If you’re not one of the millions of people in America dealing with crippling student loan debt, this article is not for you. If student loan debt is overwhelming and feels like it’s ruining your life, keep reading.
The US Department of Education just announced (fall 2015) a new program that starts in December 2015 that allows borrowers to pay a set amount of their adjusted gross income rather than a pre-determined fixed amount. This can be good news if you’re struggling to keep up with your student loan payments or they take up a large amount of your income. (At this time of writing I haven’t seen a specific date on when the program launches.)
Lucky for you, I’m a nerd and I’ve read through all the boring and incomprehensible jargon. Here are the highlights.
The amount you pay is determined on how much you make after taxes (line 37 on your 1040 tax return).
In the new program, you pay 15% of your income if you’ve had your loans since before July 1, 2014. If you got your loans after July 1, 2014, the amount is 10%. If you’re married, the percentage is the total amount of your joint income if you file together. That’s excellent news.
Even if you don’t finish paying them off in the time frame designated for each payment plan, the loans are forgiven. Gone. The only caveat is that you might have to pay income tax on the balance. This is a tricky wicket, but worth checking out if you’re buried.
There is even a handy loan repayment calculator that will populate your actual loans and calculate the amounts based on your income so you can make educated decisions. It shows all the different repayment programs
If you are really struggling, don’t forget that forbearance and deferment are your friends. The worst thing you can do is ignore your loans. When they go into default, it can mean wage and tax return seizure and/or garnishment.
Federal student loans don’t ever go away. They are nearly impossible to get rid of, even if you declare bankruptcy.
Here’s the website for all the details and a helpful PDF overview and a FAQ.
If you’ve got late payments and derogatory remarks on your credit from your student loans, public or private, we can help. Get in touch here and we will give you a free consultation on where we think we can get your score.
Cassie

If you’re not one of the millions of people in America dealing with crippling student loan debt, this article is not for you. If student loan debt is overwhelming and feels like it’s ruining your life, keep reading.
The US Department of Education just announced (fall 2015) a new program that starts in December 2015 that allows borrowers to pay a set amount of their adjusted gross income rather than a pre-determined fixed amount. This can be good news if you’re struggling to keep up with your student loan payments or they take up a large amount of your income. (At this time of writing I haven’t seen a specific date on when the program launches.)
Lucky for you, I’m a nerd and I’ve read through all the boring and incomprehensible jargon. Here are the highlights.
The amount you pay is determined on how much you make after taxes (line 37 on your 1040 tax return).
In the new program, you pay 15% of your income if you’ve had your loans since before July 1, 2014. If you got your loans after July 1, 2014, the amount is 10%. If you’re married, the percentage is the total amount of your joint income if you file together. That’s excellent news.
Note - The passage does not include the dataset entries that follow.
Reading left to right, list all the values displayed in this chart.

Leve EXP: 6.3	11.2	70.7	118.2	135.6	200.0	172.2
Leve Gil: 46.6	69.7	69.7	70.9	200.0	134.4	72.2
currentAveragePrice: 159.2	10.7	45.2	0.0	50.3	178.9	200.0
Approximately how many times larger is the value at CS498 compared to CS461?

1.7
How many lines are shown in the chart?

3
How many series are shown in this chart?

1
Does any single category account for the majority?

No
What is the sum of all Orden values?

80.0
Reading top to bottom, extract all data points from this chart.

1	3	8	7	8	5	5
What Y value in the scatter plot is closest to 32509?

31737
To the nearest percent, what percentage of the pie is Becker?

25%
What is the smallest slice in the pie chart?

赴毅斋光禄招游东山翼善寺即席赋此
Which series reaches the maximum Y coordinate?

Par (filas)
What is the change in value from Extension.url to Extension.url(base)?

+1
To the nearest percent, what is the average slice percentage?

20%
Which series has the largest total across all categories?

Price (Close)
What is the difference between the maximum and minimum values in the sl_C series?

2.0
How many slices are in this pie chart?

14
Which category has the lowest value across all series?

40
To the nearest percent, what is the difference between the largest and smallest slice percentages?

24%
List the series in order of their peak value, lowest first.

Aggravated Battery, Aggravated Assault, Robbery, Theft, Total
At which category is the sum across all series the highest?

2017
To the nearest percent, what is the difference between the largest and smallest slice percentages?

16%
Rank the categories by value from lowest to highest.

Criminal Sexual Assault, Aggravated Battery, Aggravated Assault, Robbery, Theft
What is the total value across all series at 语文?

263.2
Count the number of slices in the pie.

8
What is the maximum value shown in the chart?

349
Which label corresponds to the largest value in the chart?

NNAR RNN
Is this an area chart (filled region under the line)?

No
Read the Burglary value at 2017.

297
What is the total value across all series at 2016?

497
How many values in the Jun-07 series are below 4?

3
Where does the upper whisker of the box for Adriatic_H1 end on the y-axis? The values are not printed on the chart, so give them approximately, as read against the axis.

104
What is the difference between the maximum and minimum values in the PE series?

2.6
Even if you don’t finish paying them off in the time frame designated for each payment plan, the loans are forgiven. Gone. The only caveat is that you might have to pay income tax on the balance. This is a tricky wicket, but worth checking out if you’re buried.
There is even a handy loan repayment calculator that will populate your actual loans and calculate the amounts based on your income so you can make educated decisions. It shows all the different repayment programs
If you are really struggling, don’t forget that forbearance and deferment are your friends. The worst thing you can do is ignore your loans. When they go into default, it can mean wage and tax return seizure and/or garnishment.
Federal student loans don’t ever go away. They are nearly impossible to get rid of, even if you declare bankruptcy.
Here’s the website for all the details and a helpful PDF overview and a FAQ.
If you’ve got late payments and derogatory remarks on your credit from your student loans, public or private, we can help. Get in touch here and we will give you a free consultation on where we think we can get your score.
Cassie

Hi Cassie (love your name!)
OK: I have about 45-50 grand in student loans. 🙁
We recently discharged a Ch 7 bankruptcy that was converted from a Ch 13.
It has been about a year and a half (I think?) that I have not paid on the student loan…I know I need to call them and get payments going again, but do you have any advice?
Am I reading this right that I should do Income-Based repayment, and then after a certain amount of time, I’m done/loan is forgiven? (that seems too good to be true…)
Anyway! Any thoughts you have would be greatly appreciated.
Thanks! 🙂
Hey Cassie! I’ve gone years with out meeting an adult Cassie and there are four of us in Gena and Jordana’s group!
The hardest part is always calling and finding out what your options are. I have 36k in student loans so I completely understand. Are you still eligible for forbearance or deferment? You can get an economic hardship deferment for many years. You can usually see all the options on your servicer’s site or directly on the Dept. of Ed.
You’re probably pretty close to starting to get nasty grams from them about seizing your tax returns if you haven’t had a formal agreement in place. That’s not fun.
I read the fine print over and over again and here is what the PDF says on the end of page 2 and beginning of 3.
How long will I be in repayment under each plan?
Income-driven repayment plans have different repayment periods (see the chart below). Under all three plans, any remaining loan balance is forgiven if your
federal student loans are not repaid in full at the end of the repayment period. For any income-driven repayment plan, the repayment period includes periods of
economic hardship deferment and periods of repayment under certain other repayment plans. Whether you ultimately have a balance left to be forgiven at the
end of your repayment period depends on a number of factors, such as how quickly your income rises and how large your income is relative to your debt.
Because of these factors, you may fully repay your loan prior to the end of your repayment period.
This can be a really sweet deal if you’ve got a lot of debt. While there is chance you would have a tax burden for the amount unpaid, if you’re in a tax bracket and financial situation this makes sense it probably won’t be much of an impact. 25 years is a long time (and periods of forbearance and deferment count) so things could change but for now I think it’s the first one.